瀬谷ジョン #1
日本財団スカラーシップ23期生として、日本での生活が始まりました。国を出て、また別の世界に入る。そんな新鮮な感覚の中で、到着してからの日々に感じた正直な思いを伝えたいと思います。
日本に来る前、私の中の日本のイメージは完璧な国でした。ブラジルの悪いところを全て取り払ったような場所だと想像していたのです。しかし、実際に東京の街に立ってみると、最初の感覚は「想像以上にサンパウロにかなり似ている」という驚きでした。
もちろん、日本はものすごく綺麗な国です。自然や人が美しいだけでなく、街の道にゴミ一つ落ちていないこと、電車だけでどこにでもいけることは本当に素晴らしいと感じます。ですが、その綺麗さや便利さの裏には、予想外の壁があります。それは、驚くほど多い紙作業と手続きの長さです。 外国人が銀行口座や電話番号を申し込み、住民票登録を行うのは非常に難しく、どんな申し込みでも完了までに3日間から3週間ほどかかります(お断りのメールをもらう可能性すらあります)。ブラジルであれば、CPF(マイナンバーのような国民番号)さえあれば1日に口座を10個でも作れますし、SIMカードは街のドラッグストアで簡単に買えます。SIMもネットも口座もない状態が続く中で、その不便さに対し、いっそ日本のために新しい登録システムを自分で開発したくなったほどです。
しかし、このネットがないという極端な不便さは、私にとても重要な気づきを与えてくれました。それは無知は弱さであるということです。
ブラジルにいた頃、私は助ける側であり頼られる側でした。たとえネットやスマホがなくても、自分の知識だけでどこへでも行けました。しかし、今の私は言葉こそわかるものの、環境が全くの未知です。情報が一切ない状態の自分が、いかに無力で弱い存在であるかを感じました。
現代は、スマホとインターネットがあれば何でもできる世界です。情報がすぐに手に入る分、それは儚いものになっているのかもしれません。しかし、ネットに繋がらずスマホがただの時計になってしまった私にとって、情報はまさにこの世の宝物でした。 スマホで検索できないからこそ、人に「スーパーはあっちだよ」と方向を教えてもらった時、とんでもない嬉しさを感じました。情報が「0」から「1」になる瞬間には、とてつもない大きさがあります。知るということがなければ何も生まれませんが、その1さえあれば、人は頼らずに自分でできるようになっていくのです。
マップが使えない私は、しょうがなく自分の足と感覚だけを頼りにうろうろと歩き回るしかありませんでした。そうして街をさまよった結果、練馬区にあるたくさんの美味しいレストランや、賑やか商店街、ブラジルコーヒーの売っている珈琲屋さん、駅の場所を自分の力で見つけ出すことができました。
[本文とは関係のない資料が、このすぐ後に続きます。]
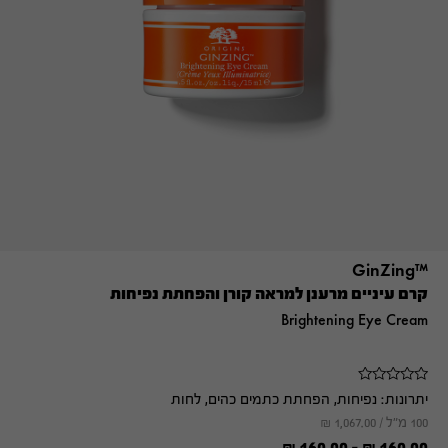
™GinZing
קרם עיניים מרענן למראה קורן והפחתת נפיחות
Brightening Eye Cream
יתרונות:
נפיחות, הפחתת כתמים כהים, לחות
100 מ"ל /
1,067.00
₪
₪
160.00
-
₪
160.00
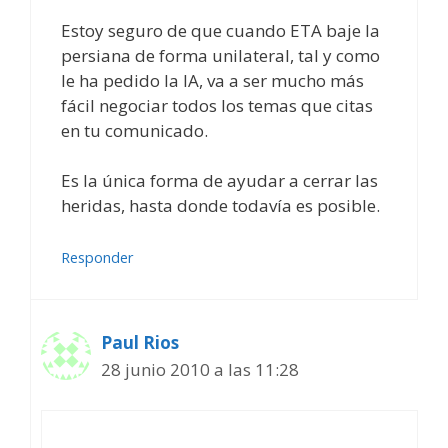
Estoy seguro de que cuando ETA baje la
persiana de forma unilateral, tal y como
le ha pedido la IA, va a ser mucho más
fácil negociar todos los temas que citas
en tu comunicado.
Es la única forma de ayudar a cerrar las
heridas, hasta donde todavía es posible.
Responder
Paul Rios
28 junio 2010 a las 11:28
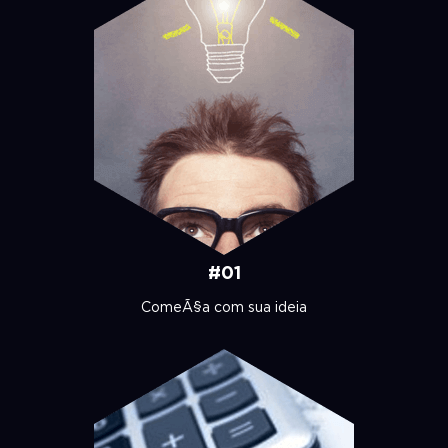
#01
ComeÃ§a com sua ideia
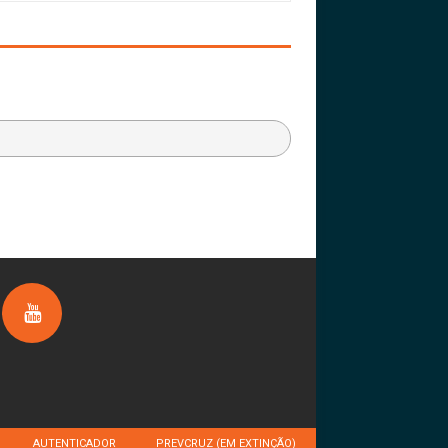
AUTENTICADOR
PREVCRUZ (EM EXTINÇÃO)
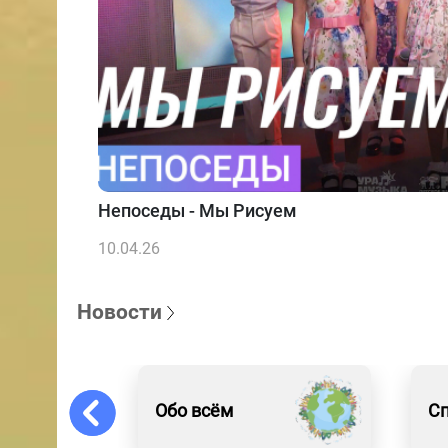
Непоседы - Мы Рисуем
10.04.26
Новости
Обо всём
С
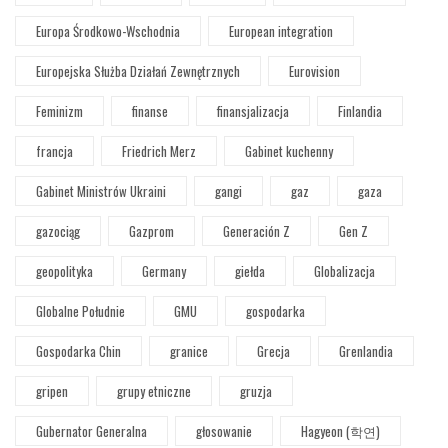
Europa Środkowo-Wschodnia
European integration
Europejska Służba Działań Zewnętrznych
Eurovision
Feminizm
finanse
finansjalizacja
Finlandia
francja
Friedrich Merz
Gabinet kuchenny
Gabinet Ministrów Ukraini
gangi
gaz
gaza
gazociąg
Gazprom
Generación Z
Gen Z
geopolityka
Germany
giełda
Globalizacja
Globalne Południe
GMU
gospodarka
Gospodarka Chin
granice
Grecja
Grenlandia
gripen
grupy etniczne
gruzja
Gubernator Generalna
głosowanie
Hagyeon (학연)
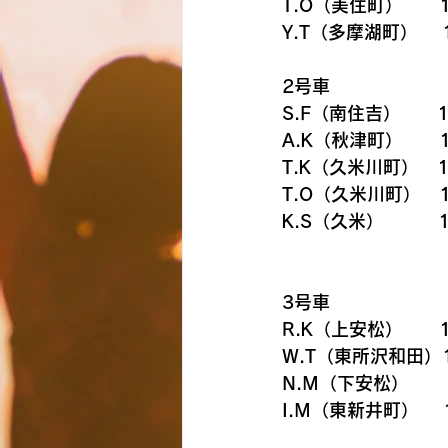
T.O（美住町）      
Y.T（多摩湖町）　 1
2号車
S.F（南住吉）　　1
A.K（秋津町）　　1
T.K（久米川町）   1
T.O（久米川町）　1
K.S（久米）　  　 1
3号車
R.K（上安松）　　1
W.T（東所沢和田）1
N.M（下安松）　　1
I.M（東新井町） 　1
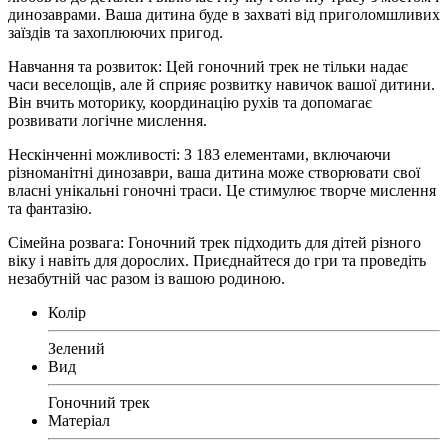
динозаврами. Ваша дитина буде в захваті від приголомшливих
заїздів та захоплюючих пригод.
Навчання та розвиток: Цей гоночний трек не тільки надає
часи веселощів, але й сприяє розвитку навичок вашої дитини.
Він вчить моторику, координацію рухів та допомагає
розвивати логічне мислення.
Нескінченні можливості: З 183 елементами, включаючи
різноманітні динозаври, ваша дитина може створювати свої
власні унікальні гоночні траси. Це стимулює творче мислення
та фантазію.
Сімейна розвага: Гоночний трек підходить для дітей різного
віку і навіть для дорослих. Приєднайтеся до гри та проведіть
незабутній час разом із вашою родиною.
Колір
Зелений
Вид
Гоночний трек
Матеріал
面白いことに、ブラジルに住んでいた時はブラジルの文句ばかり言っていたのに、日本へ来てからは日本の文句ばかり言っている自分がいます。おそらく私という人間は、どこに行っても決して満足はしないのでしょう。でも、環境が変わっても結局何かしらの文句を言ってしまう自分の変わらなさに気づいて、思わず笑ってしまいました。本当に、人間とはそういうものですね。でも、そんな自分の人間らしさに気づいたことで、逆に日本という国にすごく親しみを感じるようになりました。
すべてが新しく、未知の環境でのスタート。自分の弱さを知る経験でもありましたが、自分の足で見つけた街の景色や、0から1になる瞬間の喜びは、何にも代えがたいものです。これから始まる新規生としての生活でも、この感覚を忘れずに、たくさんの1を見つけ出していきたいと思います。